Data in this exercise:

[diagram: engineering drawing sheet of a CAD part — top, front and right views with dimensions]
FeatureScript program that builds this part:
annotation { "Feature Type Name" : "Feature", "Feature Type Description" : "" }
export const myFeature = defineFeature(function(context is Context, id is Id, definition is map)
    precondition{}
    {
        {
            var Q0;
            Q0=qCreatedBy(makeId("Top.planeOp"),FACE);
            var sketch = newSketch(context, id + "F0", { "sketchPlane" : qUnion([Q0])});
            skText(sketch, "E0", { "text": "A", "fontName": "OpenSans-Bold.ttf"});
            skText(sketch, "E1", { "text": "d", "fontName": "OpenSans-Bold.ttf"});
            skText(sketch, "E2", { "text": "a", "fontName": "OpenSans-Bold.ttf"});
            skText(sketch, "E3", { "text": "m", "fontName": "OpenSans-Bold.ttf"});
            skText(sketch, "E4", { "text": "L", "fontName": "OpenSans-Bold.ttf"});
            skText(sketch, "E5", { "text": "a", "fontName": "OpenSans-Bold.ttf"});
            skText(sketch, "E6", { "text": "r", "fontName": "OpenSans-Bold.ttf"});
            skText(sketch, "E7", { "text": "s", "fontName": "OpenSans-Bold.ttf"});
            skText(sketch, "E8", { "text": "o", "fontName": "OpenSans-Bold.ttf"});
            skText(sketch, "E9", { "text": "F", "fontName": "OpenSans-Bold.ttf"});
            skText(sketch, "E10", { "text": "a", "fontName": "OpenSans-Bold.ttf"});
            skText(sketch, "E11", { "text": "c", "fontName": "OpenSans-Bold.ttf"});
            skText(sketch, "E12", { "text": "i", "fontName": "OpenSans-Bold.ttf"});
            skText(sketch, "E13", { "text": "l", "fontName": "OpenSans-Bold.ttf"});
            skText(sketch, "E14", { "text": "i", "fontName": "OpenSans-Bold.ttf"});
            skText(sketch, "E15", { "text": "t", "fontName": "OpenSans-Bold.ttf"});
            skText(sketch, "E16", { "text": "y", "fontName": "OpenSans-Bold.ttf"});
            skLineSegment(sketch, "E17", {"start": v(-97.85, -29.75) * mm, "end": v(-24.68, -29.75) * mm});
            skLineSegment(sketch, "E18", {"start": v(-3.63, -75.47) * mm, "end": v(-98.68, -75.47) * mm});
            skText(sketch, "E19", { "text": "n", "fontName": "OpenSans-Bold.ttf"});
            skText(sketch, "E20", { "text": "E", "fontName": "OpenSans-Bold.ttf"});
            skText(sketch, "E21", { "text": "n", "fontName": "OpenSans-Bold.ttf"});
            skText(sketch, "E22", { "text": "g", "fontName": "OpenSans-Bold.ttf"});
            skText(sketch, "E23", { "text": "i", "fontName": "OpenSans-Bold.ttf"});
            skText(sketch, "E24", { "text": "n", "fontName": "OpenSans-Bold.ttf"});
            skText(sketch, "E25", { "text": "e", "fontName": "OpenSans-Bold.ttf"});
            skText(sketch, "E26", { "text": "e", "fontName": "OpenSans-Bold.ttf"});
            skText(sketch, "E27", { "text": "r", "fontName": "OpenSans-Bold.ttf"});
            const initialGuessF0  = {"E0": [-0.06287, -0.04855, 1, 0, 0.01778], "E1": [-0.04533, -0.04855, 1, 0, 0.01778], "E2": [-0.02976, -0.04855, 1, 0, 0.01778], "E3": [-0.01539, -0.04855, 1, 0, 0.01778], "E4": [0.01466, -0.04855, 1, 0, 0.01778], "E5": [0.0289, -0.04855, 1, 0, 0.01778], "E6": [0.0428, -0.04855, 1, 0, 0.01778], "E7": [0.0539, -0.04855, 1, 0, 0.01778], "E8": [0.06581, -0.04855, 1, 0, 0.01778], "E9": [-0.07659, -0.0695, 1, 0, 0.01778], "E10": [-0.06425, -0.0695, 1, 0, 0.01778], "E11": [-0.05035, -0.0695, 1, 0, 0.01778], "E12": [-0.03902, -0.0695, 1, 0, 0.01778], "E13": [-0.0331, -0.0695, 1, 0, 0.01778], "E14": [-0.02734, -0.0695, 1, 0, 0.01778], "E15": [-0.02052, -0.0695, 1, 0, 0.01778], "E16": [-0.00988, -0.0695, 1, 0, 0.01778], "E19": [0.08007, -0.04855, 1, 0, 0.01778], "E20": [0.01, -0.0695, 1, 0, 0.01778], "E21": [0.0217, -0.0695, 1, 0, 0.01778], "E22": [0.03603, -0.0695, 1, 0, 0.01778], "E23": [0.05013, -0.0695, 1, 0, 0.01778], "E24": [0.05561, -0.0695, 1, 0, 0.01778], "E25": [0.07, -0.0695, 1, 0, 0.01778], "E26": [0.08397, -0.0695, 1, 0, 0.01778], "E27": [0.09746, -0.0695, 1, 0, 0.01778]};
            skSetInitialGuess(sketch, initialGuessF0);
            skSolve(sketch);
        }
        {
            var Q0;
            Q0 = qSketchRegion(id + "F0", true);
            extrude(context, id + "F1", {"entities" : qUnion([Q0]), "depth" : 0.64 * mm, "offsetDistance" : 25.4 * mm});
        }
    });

Exercise: List every line above that contains the string "part", treating uppercase and lowercase letters as different.

The answer:
[diagram: engineering drawing sheet of a CAD part — top, front and right views with dimensions]
FeatureScript program that builds this part:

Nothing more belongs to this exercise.